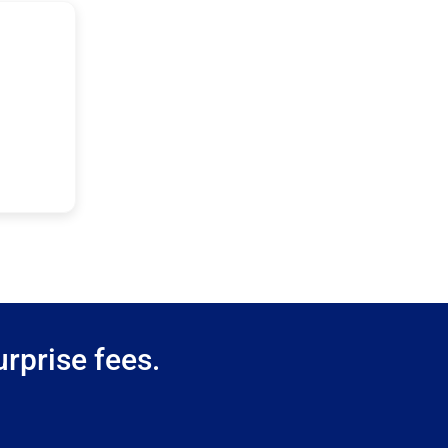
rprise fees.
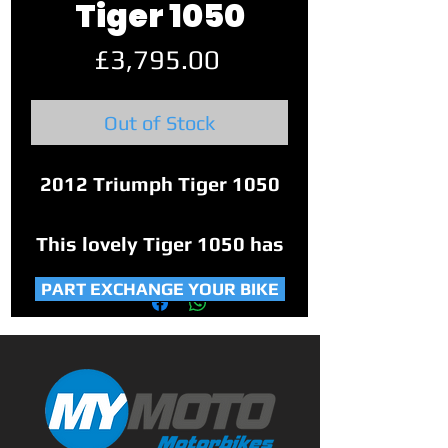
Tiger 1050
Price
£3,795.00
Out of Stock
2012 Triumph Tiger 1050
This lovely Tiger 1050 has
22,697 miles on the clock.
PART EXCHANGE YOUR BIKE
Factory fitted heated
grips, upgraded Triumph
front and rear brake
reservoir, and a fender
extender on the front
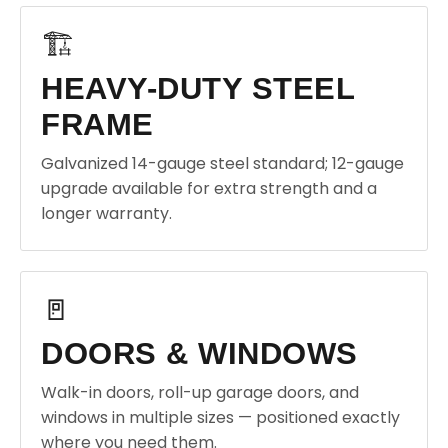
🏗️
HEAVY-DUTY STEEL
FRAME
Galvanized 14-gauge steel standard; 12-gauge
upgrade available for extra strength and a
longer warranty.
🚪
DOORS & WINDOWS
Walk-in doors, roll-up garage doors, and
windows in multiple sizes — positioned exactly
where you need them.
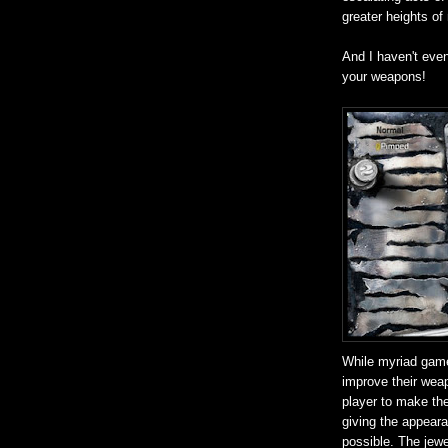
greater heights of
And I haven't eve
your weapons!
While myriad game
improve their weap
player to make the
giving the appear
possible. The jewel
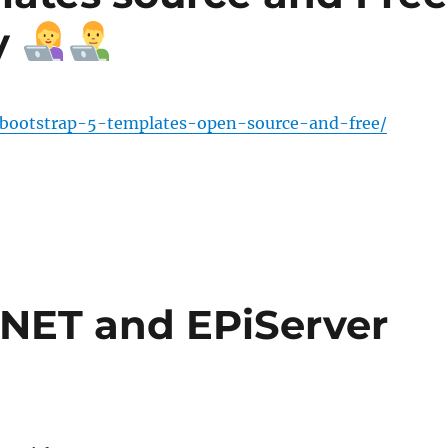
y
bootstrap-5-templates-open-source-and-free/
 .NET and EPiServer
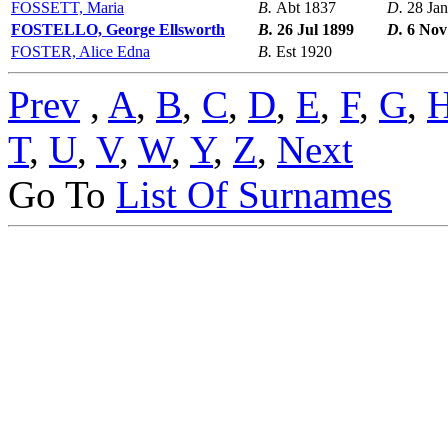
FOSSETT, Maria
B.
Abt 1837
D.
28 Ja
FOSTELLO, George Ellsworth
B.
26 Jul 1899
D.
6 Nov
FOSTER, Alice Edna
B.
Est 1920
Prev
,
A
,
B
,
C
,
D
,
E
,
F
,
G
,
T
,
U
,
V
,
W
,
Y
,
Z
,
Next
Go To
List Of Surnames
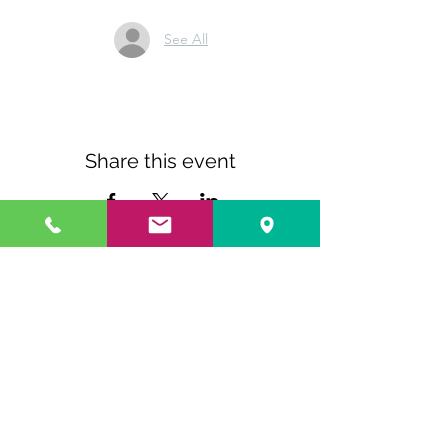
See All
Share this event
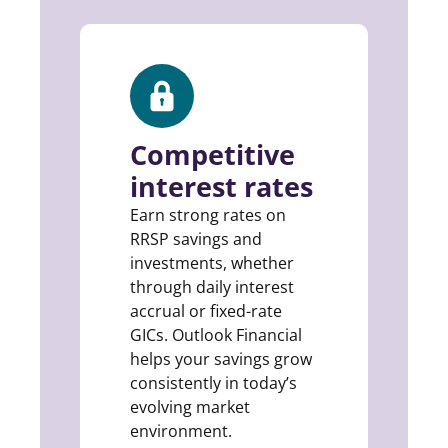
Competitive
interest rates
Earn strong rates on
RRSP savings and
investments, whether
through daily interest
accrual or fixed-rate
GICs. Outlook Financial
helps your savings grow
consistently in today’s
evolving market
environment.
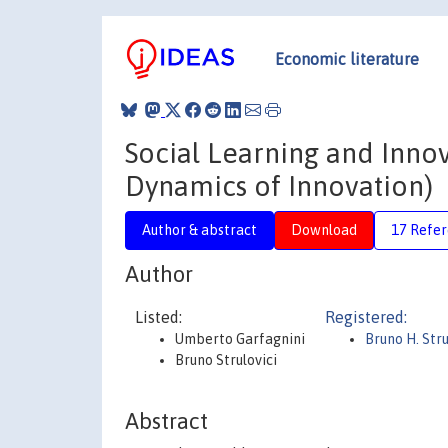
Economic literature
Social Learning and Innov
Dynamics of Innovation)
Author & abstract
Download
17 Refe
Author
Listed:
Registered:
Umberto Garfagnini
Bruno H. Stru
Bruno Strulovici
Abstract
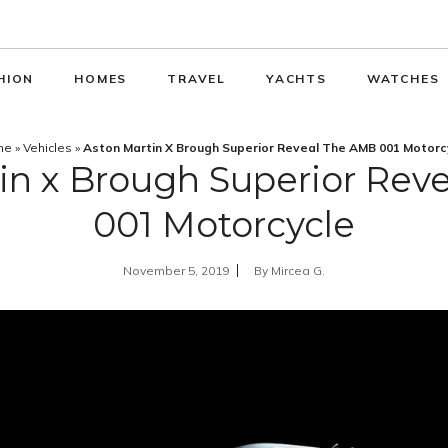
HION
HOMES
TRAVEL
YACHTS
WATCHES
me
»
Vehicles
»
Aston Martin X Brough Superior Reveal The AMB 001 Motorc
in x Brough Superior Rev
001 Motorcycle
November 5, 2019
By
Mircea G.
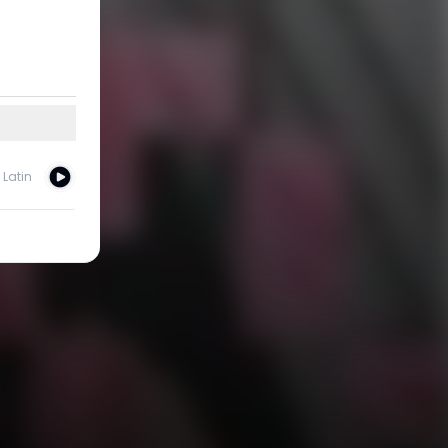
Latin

-=-=-

Print everything from the beginning of the material down to and including the line that contains "where you need them.", leaving the pictures out of your answer.

rprise fees.
Tiger 1050
Price
£3,795.00
Out of Stock
2012 Triumph Tiger 1050
This lovely Tiger 1050 has
22,697 miles on the clock.
PART EXCHANGE YOUR BIKE
Factory fitted heated
grips, upgraded Triumph
front and rear brake
reservoir, and a fender
extender on the front
🏗️
HEAVY-DUTY STEEL
FRAME
Galvanized 14-gauge steel standard; 12-gauge
upgrade available for extra strength and a
longer warranty.
🚪
DOORS & WINDOWS
Walk-in doors, roll-up garage doors, and
windows in multiple sizes — positioned exactly
where you need them.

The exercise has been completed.